A Drama
Written & directed by Alfonso Cuarón
Opens Friday
What an amazing film! Alfonso Cuarón, after making Children of Men and Gravity, returns to his native Mexico to create a loosely-plotted study of Mexico City, 1970-71, through the eyes of an indigenous maid who works for a comfortable middle-class family.
At first, Roma seems headed towards class issues. Cleo (Yalitza Aparicio) lives with this seemingly happy family, but she’s not one of them. She loves the children, but when they’re all watching TV together, she’s the one who gets up to make the father tea. She shares her small bedroom with the cook.
But Cuarón has far more to consider than class differences (which are also racial, of course). Roma is a study of a time and a place, a culture, a people, and one special person, who just happens to be a maid.
Among other things, Roma is about driving – or more specifically, parking. The father has a very big, wide car, which he parks in a sort of driveway/garage that is barely wider than the car itself, and is strewn with dog turds. Life would be much easier with a smaller car, but this man is proud of his transportation – and his skill at parking. There’s not much humor in Roma, but most of it is around cars.
Roma uses an old, outdated, offensive stereotype: Women are lousy drivers. On the other hand, the film uses another opposing stereotype: Men are jerks.
Half an hour into this 135-minute film, Cleo tells her martial arts-obsessed boyfriend that she’s pregnant. He responds by walking out on her. And no, the film is not about an unmarried woman carrying a child. It’s about a lot of things, and that’s just one of them.
That good-for-nothing boyfriend isn’t the only man to run away from his responsibilities. Early on, the husband leaves on what he tells his wife is a business trip. We never see him again. The wife and the maid bond through their own experiences of being dumped, but still, one is the lady of the house, and the other is a servant.
Much goes on in their lives. They visit relatives for the New Year and find themselves putting out a forest fire.

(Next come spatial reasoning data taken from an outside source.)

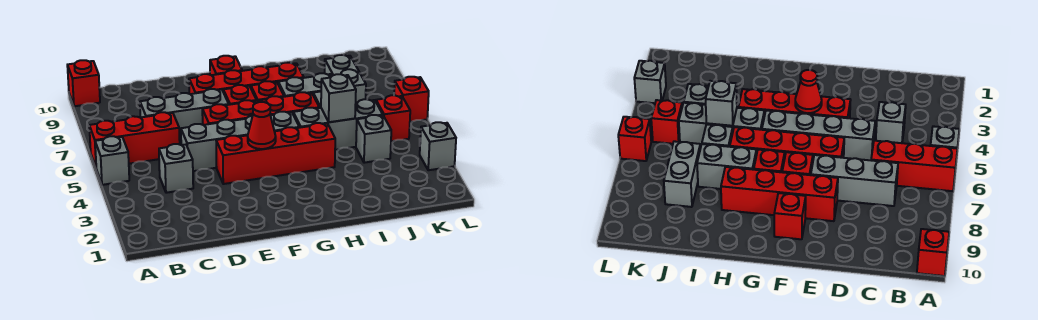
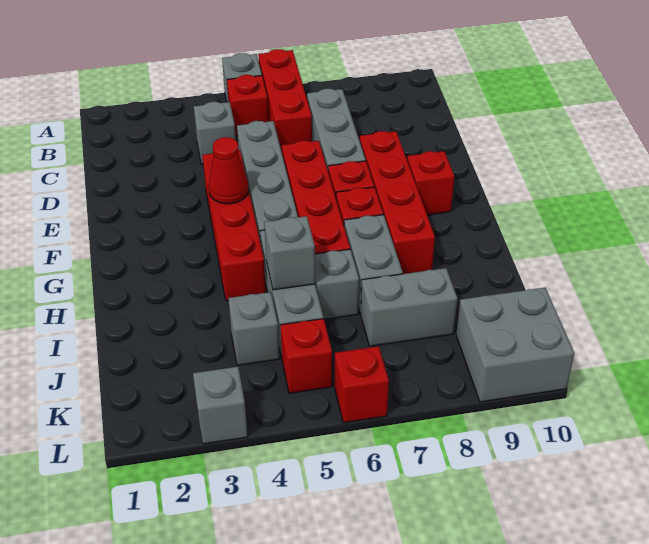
red 1x1 brick [67,60,100,106] -> red 1x1 brick moved to [227,75,269,136]
none -> grey 2x2 brick [456,288,574,402]

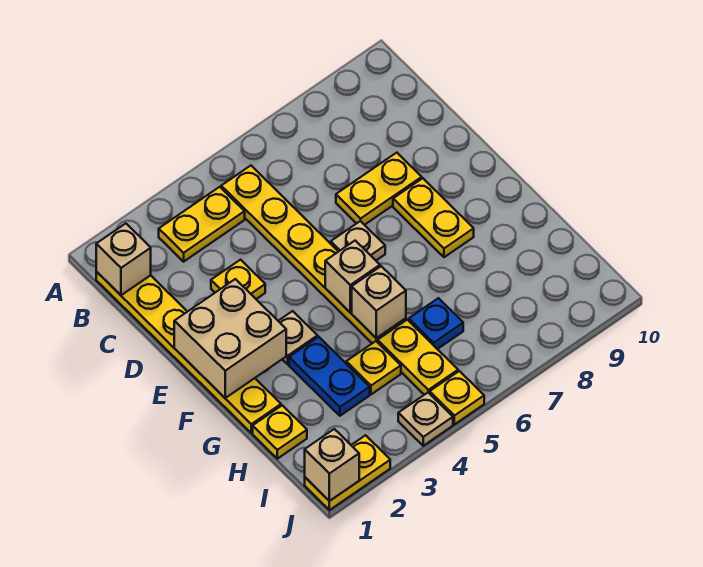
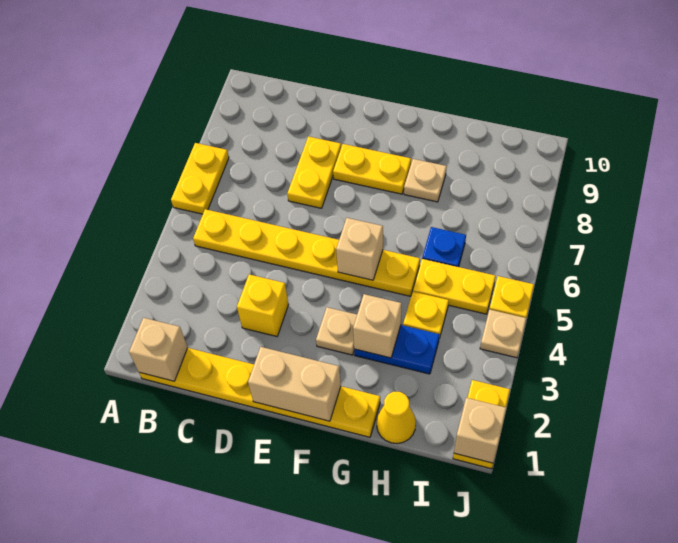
yellow 1x2 plate [159,187,245,262] -> yellow 1x2 plate moved to [171,143,229,214]
yellow 1x1 plate [211,260,265,299] -> yellow 1x1 brick [237,274,289,336]
tan 2x2 brick [174,279,286,398] -> tan 1x2 brick [248,347,341,421]
tan 1x1 plate [331,221,385,260] -> tan 1x1 plate moved to [404,159,447,202]
tan 1x1 brick [352,266,406,338] -> tan 1x1 brick moved to [353,294,402,358]
yellow 1x1 plate [253,405,307,459] -> yellow 1x1 cone [377,392,416,444]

Cleo goes searching for her unborn child’s father and finds surprising inner strength.
And in one of the film’s strongest sequences, Cleo and her employer’s mother get caught in the 1971 Corpus Christi massacre – an actual catastrophe. Here this intimate, fictional film becomes a historical epic, with hundreds of people fighting in the streets.
The director shot the film himself, in black-and-white and scope, with an exceptional grayscale, a deep sense of texture, and very fine detail. Occasionally beautiful, and always on target, the camerawork is among the best I’ve seen recently.
Cuarón has lately given us movies in a dystopian future and in outer space. I’m glad he’s come down to Earth.